He very carefully tucked that thought away. ‘What is it?’
She shook her head and started walking again. ‘It’s nothing. I was just trying to imagine Andrew admitting any of his fears, and realizing I couldn’t.’
‘Andrew is your ex?’ Mike had never met the man, but his name felt odd in his mouth. Prickly and slightly poisonous, and he had the oddest desire to spit.
‘Yes.’ She spoke the word like she wanted to spit, too.
He shouldn’t ask. It was none of his business and she obviously didn’t want to talk about it. ‘That bad, huh?’
‘Left me for his assistant and took the company I helped him build.’ Her words were delivered evenly, casually, but they sounded to Mike a lot like the way he explained to people that his wife was gone. A carefully curated account that lessened the sting.
‘I’m sorry.’ What else could he say to such a thing?
She huffed out a breath. ‘Me too.’ Then she stopped, waving a hand towards a brick building off to her side. ‘This is me.’ Her smile was just the barest curving of lips. ‘Thanks for dinner. And for earlier, at the airport.’
Mike wondered why suddenly, for no real reason, he felt like crying. He cleared his throat and stuck out his hand. ‘It’s been a pleasure, Sophie Swann.’
She stared at his hand for a moment, before setting her takeaway containers onto her suitcase. Then she stepped forward, putting her arms around him in a hug. She pressed her lips, warm and silken, against his cheek and he closed his eyes, his arms going around her automatically. She felt soft and good and Mike wondered when the last time had been that someone had hugged him like this, and he came up blank.
For a moment, he wanted nothing more than to pull her tighter against him, to bury his face in her neck and breathe her in. She was wearing something – he wasn’t sure if it wasperfume or what – that reminded him of peaches and honey. He didn’t give in to the impulse, though, keeping it a hug and not an embrace.
‘Take care of yourself, Michael Tremblay,’ she said, then started to let him go.
He regretted it, even before she stepped away. ‘I will,’ he said, his voice strangely thick.
‘You ever want to get dinner again, you’ve got my number.’ Then she smiled, turned and walked to the doors.

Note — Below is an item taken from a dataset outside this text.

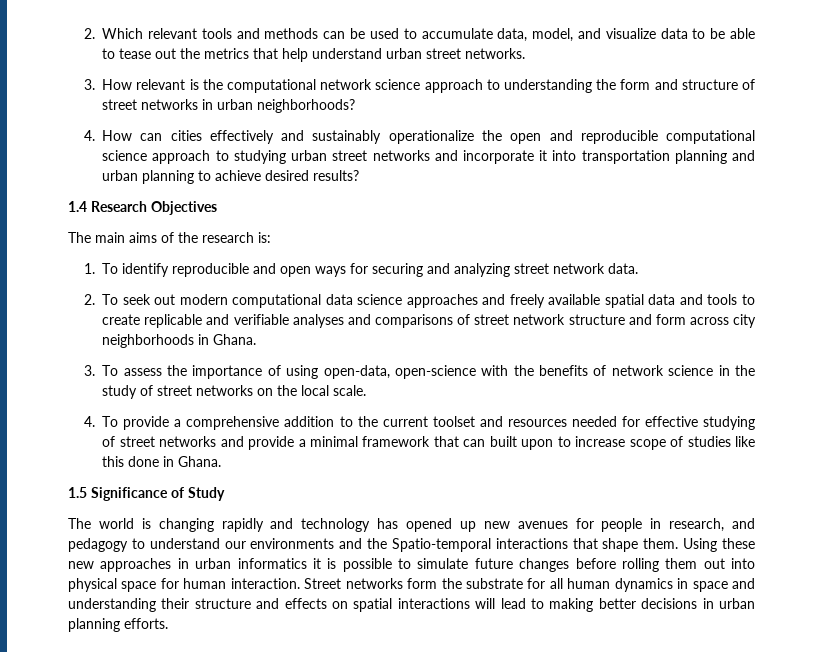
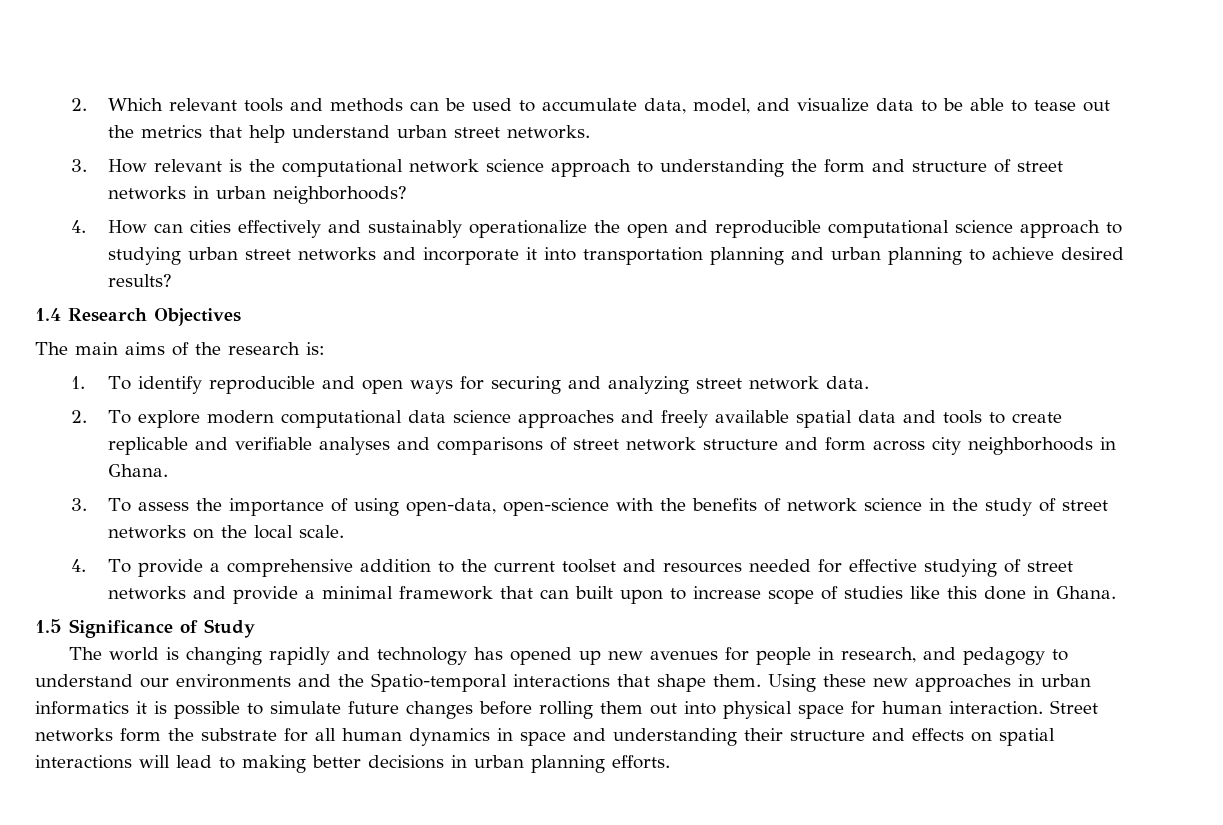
[122,294,176,305] seek out -> [137,410,200,428] explore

She hadn’t offered anything else – only dinner. Which was good, because that was the limit of what Mike could really accept. It was the most he could offer. He knew he was shit at dating, that after losing his wife he couldn’t make himself that vulnerable again. He just couldn’t.
And if one simple dinner with Sophie had already twisted him up like this, it was probably a bad idea to see her for a second one.
Which was fine – better than fine, really. They’d had one good night. One good dinner.
It was enough. It was for the best. Heknewit.
And if a tiny, long-ignored voice in the back of his mind called him a liar, well, he could just ignore it.
Chapter Five
Mike peered at his daughter’s face on the screen, most of which was covered by greenery. ‘You got me a plant? I’m here for the next three weeksminimumand you got me a plant? Why?’
She lowered the plant, setting it on his countertop. ‘Because you’re lonely and you need a friend. You won’t make a real one, so you get Barney. He’s your plant friend.’
Mike rubbed his tired eyes, which already felt gritty and red from staring at a screen. His day had consisted of a short meeting with clients, a truly epic number of emails for not only this job but other projects he was still a part of, and then sketching on his tablet. His eyeballs felt like old grapes rolled in sand.
It didn’t help, either, that Amaya was right – Mike had no real friends. Not any more. When he’d lost his wife, some of his friends had avoided him, like his condition might be catching. A few friends had tried, but he’d let those relationships wither and die with time. They hadn’t done anything wrong; he just couldn’t see the point any more. He had work. He had his kids. He would make a life of that and be happy. He sighed. ‘I’m going to murder Barney. You know that, right?’
Amaya frowned at him, her mouth curving down into a natural pout that reminded him so much of Tara that he felt his chest squeeze tight. His wife had never had purple streaks in her dark hair, mind you. But they would have suited her.It was so unfair that he got to see Amaya fully grown and Tara never would.
Amaya bracketed the plant with her hands like she was covering its ears. ‘Why would you say that in front of Barney? You’ll hurt his feelings.’
He would argue that plants didn’t have feelings, but that would only make his daughter send him several articles about plants that he didn’t want to read, especially since she was teasing him anyway. ‘Greatest apologies to Barney.’
She put her hands on her hips. ‘Seriously, Dad, your flat is lifeless and sad. No pets. No people. No plants.’
‘Lots of people live that way,’ Mike said.
Amaya’s mouth was pursed, her brows furrowed, every inch Tara when she’d been stern. ‘You are not lots of people. You need a livelier space.’ She pointed at the plant. ‘So you get Barney.’